Saturday, July 6, 2013

NEW CIRCUS BOOK--

Philadelphia has big role in book's tale of circuses, elephants


From the book jacket
"Topsy" includes the little-known story of Adam Forepaugh, an 1800s Philadelphia circus man and Barnum competitor.
   
from:  philly.com
Reviewed by Steve Weinberg
Saturday, July 6, 2013,
Topsy
The Startling Story of the Crooked-Tailed Elephant, P.T. Barnum, and the American Wizard, Thomas Edison
By Michael Daly
Atlantic Monthly Press, 345 pp. $27

Philadelphia is not usually the city that comes to mind when thoughts turn to the circus, circus elephants, circus entrepreneur P.T. Barnum, or inventor Thomas Edison.
Yet the city of Philadelphia plays a starring role in author Michael Daly's slice-of-Americana history featuring the name of a now-dead elephant as the book's title, with Barnum and Edison receiving billing in the book's subtitle.
The name of the Philadelphia anchor to Daly's convoluted slice of American folklore is Adam Forepaugh, a Philadelphia businessman whose traveling circus rivaled P.T. Barnum's through several decades of the 19th century.
Forepaugh's name is not in the book's title or subtitle. He is a major character, however, and drags his home base of Philadelphia into the saga again and again until his death during 1890 alters the circus/elephant world.

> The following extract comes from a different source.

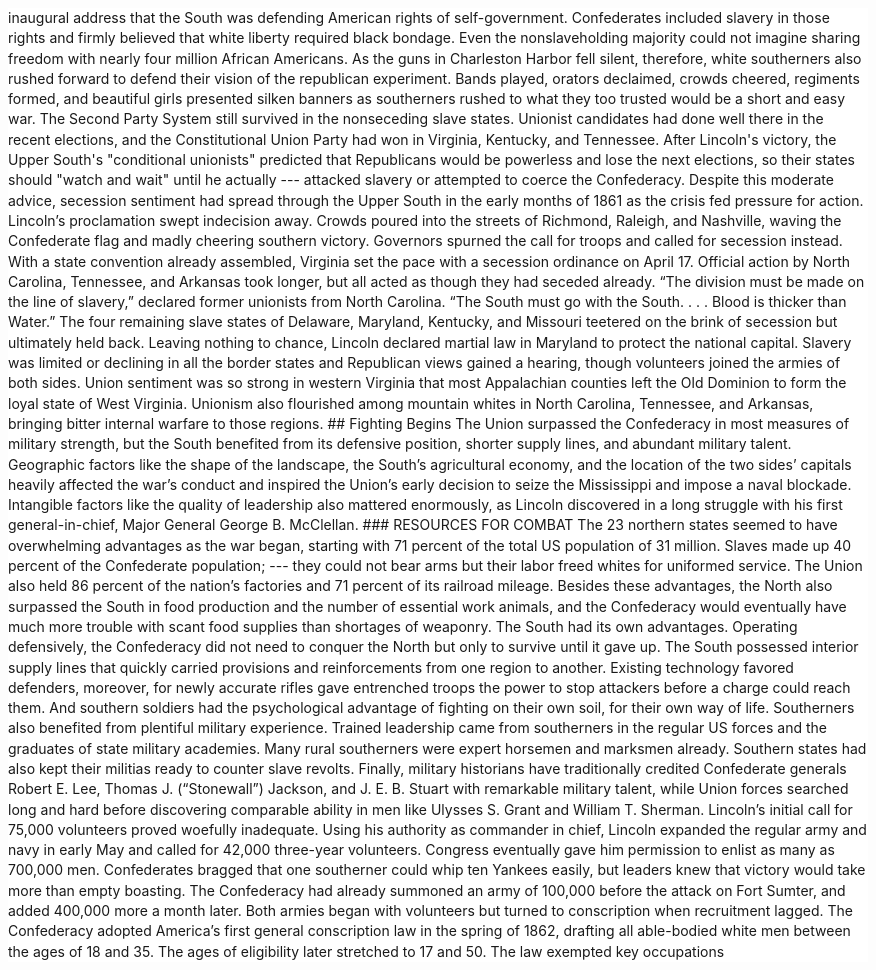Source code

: inaugural address that the South was defending American rights of self-government. Confederates included slavery in those rights and firmly believed that white liberty required black bondage. Even the nonslaveholding majority could not imagine sharing freedom with nearly four million African Americans. As the guns in Charleston Harbor fell silent, therefore, white southerners also rushed forward to defend their vision of the republican experiment. Bands played, orators declaimed, crowds cheered, regiments formed, and beautiful girls presented silken banners as southerners rushed to what they too trusted would be a short and easy war. The Second Party System still survived in the nonseceding slave states. Unionist candidates had done well there in the recent elections, and the Constitutional Union Party had won in Virginia, Kentucky, and Tennessee. After Lincoln's victory, the Upper South's "conditional unionists" predicted that Republicans would be powerless and lose the next elections, so their states should "watch and wait" until he actually --- attacked slavery or attempted to coerce the Confederacy. Despite this moderate advice, secession sentiment had spread through the Upper South in the early months of 1861 as the crisis fed pressure for action. Lincoln’s proclamation swept indecision away. Crowds poured into the streets of Richmond, Raleigh, and Nashville, waving the Confederate flag and madly cheering southern victory. Governors spurned the call for troops and called for secession instead. With a state convention already assembled, Virginia set the pace with a secession ordinance on April 17. Official action by North Carolina, Tennessee, and Arkansas took longer, but all acted as though they had seceded already. “The division must be made on the line of slavery,” declared former unionists from North Carolina. “The South must go with the South. . . . Blood is thicker than Water.” The four remaining slave states of Delaware, Maryland, Kentucky, and Missouri teetered on the brink of secession but ultimately held back. Leaving nothing to chance, Lincoln declared martial law in Maryland to protect the national capital. Slavery was limited or declining in all the border states and Republican views gained a hearing, though volunteers joined the armies of both sides. Union sentiment was so strong in western Virginia that most Appalachian counties left the Old Dominion to form the loyal state of West Virginia. Unionism also flourished among mountain whites in North Carolina, Tennessee, and Arkansas, bringing bitter internal warfare to those regions. ## Fighting Begins The Union surpassed the Confederacy in most measures of military strength, but the South benefited from its defensive position, shorter supply lines, and abundant military talent. Geographic factors like the shape of the landscape, the South’s agricultural economy, and the location of the two sides’ capitals heavily affected the war’s conduct and inspired the Union’s early decision to seize the Mississippi and impose a naval blockade. Intangible factors like the quality of leadership also mattered enormously, as Lincoln discovered in a long struggle with his first general-in-chief, Major General George B. McClellan. ### RESOURCES FOR COMBAT The 23 northern states seemed to have overwhelming advantages as the war began, starting with 71 percent of the total US population of 31 million. Slaves made up 40 percent of the Confederate population; --- they could not bear arms but their labor freed whites for uniformed service. The Union also held 86 percent of the nation’s factories and 71 percent of its railroad mileage. Besides these advantages, the North also surpassed the South in food production and the number of essential work animals, and the Confederacy would eventually have much more trouble with scant food supplies than shortages of weaponry. The South had its own advantages. Operating defensively, the Confederacy did not need to conquer the North but only to survive until it gave up. The South possessed interior supply lines that quickly carried provisions and reinforcements from one region to another. Existing technology favored defenders, moreover, for newly accurate rifles gave entrenched troops the power to stop attackers before a charge could reach them. And southern soldiers had the psychological advantage of fighting on their own soil, for their own way of life. Southerners also benefited from plentiful military experience. Trained leadership came from southerners in the regular US forces and the graduates of state military academies. Many rural southerners were expert horsemen and marksmen already. Southern states had also kept their militias ready to counter slave revolts. Finally, military historians have traditionally credited Confederate generals Robert E. Lee, Thomas J. (“Stonewall”) Jackson, and J. E. B. Stuart with remarkable military talent, while Union forces searched long and hard before discovering comparable ability in men like Ulysses S. Grant and William T. Sherman. Lincoln’s initial call for 75,000 volunteers proved woefully inadequate. Using his authority as commander in chief, Lincoln expanded the regular army and navy in early May and called for 42,000 three-year volunteers. Congress eventually gave him permission to enlist as many as 700,000 men. Confederates bragged that one southerner could whip ten Yankees easily, but leaders knew that victory would take more than empty boasting. The Confederacy had already summoned an army of 100,000 before the attack on Fort Sumter, and added 400,000 more a month later. Both armies began with volunteers but turned to conscription when recruitment lagged. The Confederacy adopted America’s first general conscription law in the spring of 1862, drafting all able-bodied white men between the ages of 18 and 35. The ages of eligibility later stretched to 17 and 50. The law exempted key occupations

Daly, a columnist for the New York Daily News, opens the book with the birth of an elephant somewhere in an Asian forest, circa 1875. He explains, admiringly, how elephants mature in the wild. He then explains, with alarm, how rapacious humans entered the wild, justified the capture of the elephants, and found methods, all of them arduous, to transport those intelligent, sensitive, gigantic beasts across oceans to reside in zoos or perform in circuses.